Exercise requirements: Collect every line from the entries below that contains the string "DateCreated", matching case exactly.

(Collected data)
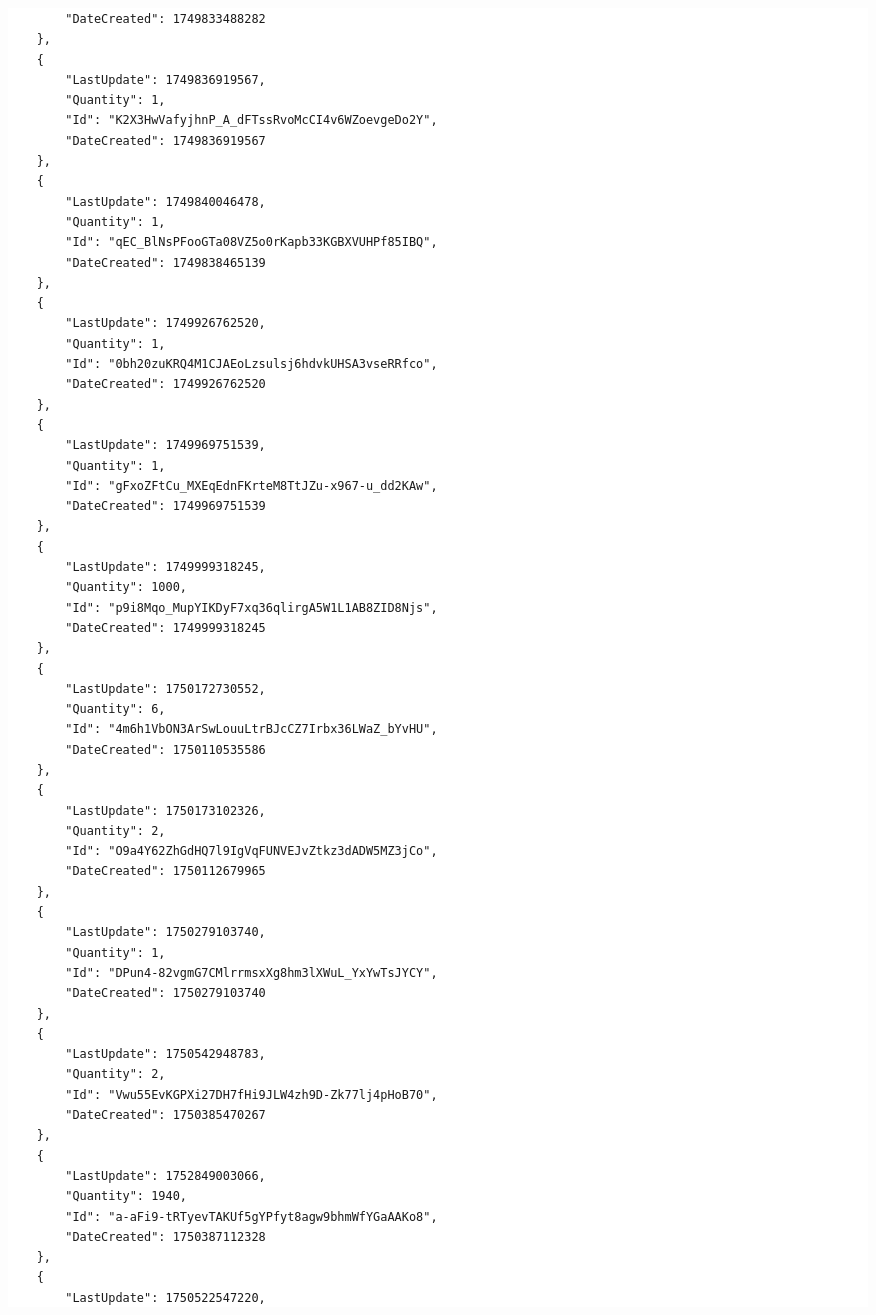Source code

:             "DateCreated": 1749833488282
        },
        {
            "LastUpdate": 1749836919567,
            "Quantity": 1,
            "Id": "K2X3HwVafyjhnP_A_dFTssRvoMcCI4v6WZoevgeDo2Y",
            "DateCreated": 1749836919567
        },
        {
            "LastUpdate": 1749840046478,
            "Quantity": 1,
            "Id": "qEC_BlNsPFooGTa08VZ5o0rKapb33KGBXVUHPf85IBQ",
            "DateCreated": 1749838465139
        },
        {
            "LastUpdate": 1749926762520,
            "Quantity": 1,
            "Id": "0bh20zuKRQ4M1CJAEoLzsulsj6hdvkUHSA3vseRRfco",
            "DateCreated": 1749926762520
        },
        {
            "LastUpdate": 1749969751539,
            "Quantity": 1,
            "Id": "gFxoZFtCu_MXEqEdnFKrteM8TtJZu-x967-u_dd2KAw",
            "DateCreated": 1749969751539
        },
        {
            "LastUpdate": 1749999318245,
            "Quantity": 1000,
            "Id": "p9i8Mqo_MupYIKDyF7xq36qlirgA5W1L1AB8ZID8Njs",
            "DateCreated": 1749999318245
        },
        {
            "LastUpdate": 1750172730552,
            "Quantity": 6,
            "Id": "4m6h1VbON3ArSwLouuLtrBJcCZ7Irbx36LWaZ_bYvHU",
            "DateCreated": 1750110535586
        },
        {
            "LastUpdate": 1750173102326,
            "Quantity": 2,
            "Id": "O9a4Y62ZhGdHQ7l9IgVqFUNVEJvZtkz3dADW5MZ3jCo",
            "DateCreated": 1750112679965
        },
        {
            "LastUpdate": 1750279103740,
            "Quantity": 1,
            "Id": "DPun4-82vgmG7CMlrrmsxXg8hm3lXWuL_YxYwTsJYCY",
            "DateCreated": 1750279103740
        },
        {
            "LastUpdate": 1750542948783,
            "Quantity": 2,
            "Id": "Vwu55EvKGPXi27DH7fHi9JLW4zh9D-Zk77lj4pHoB70",
            "DateCreated": 1750385470267
        },
        {
            "LastUpdate": 1752849003066,
            "Quantity": 1940,
            "Id": "a-aFi9-tRTyevTAKUf5gYPfyt8agw9bhmWfYGaAAKo8",
            "DateCreated": 1750387112328
        },
        {
            "LastUpdate": 1750522547220,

Your response:
:             "DateCreated": 1749833488282
            "DateCreated": 1749836919567
            "DateCreated": 1749838465139
            "DateCreated": 1749926762520
            "DateCreated": 1749969751539
            "DateCreated": 1749999318245
            "DateCreated": 1750110535586
            "DateCreated": 1750112679965
            "DateCreated": 1750279103740
            "DateCreated": 1750385470267
            "DateCreated": 1750387112328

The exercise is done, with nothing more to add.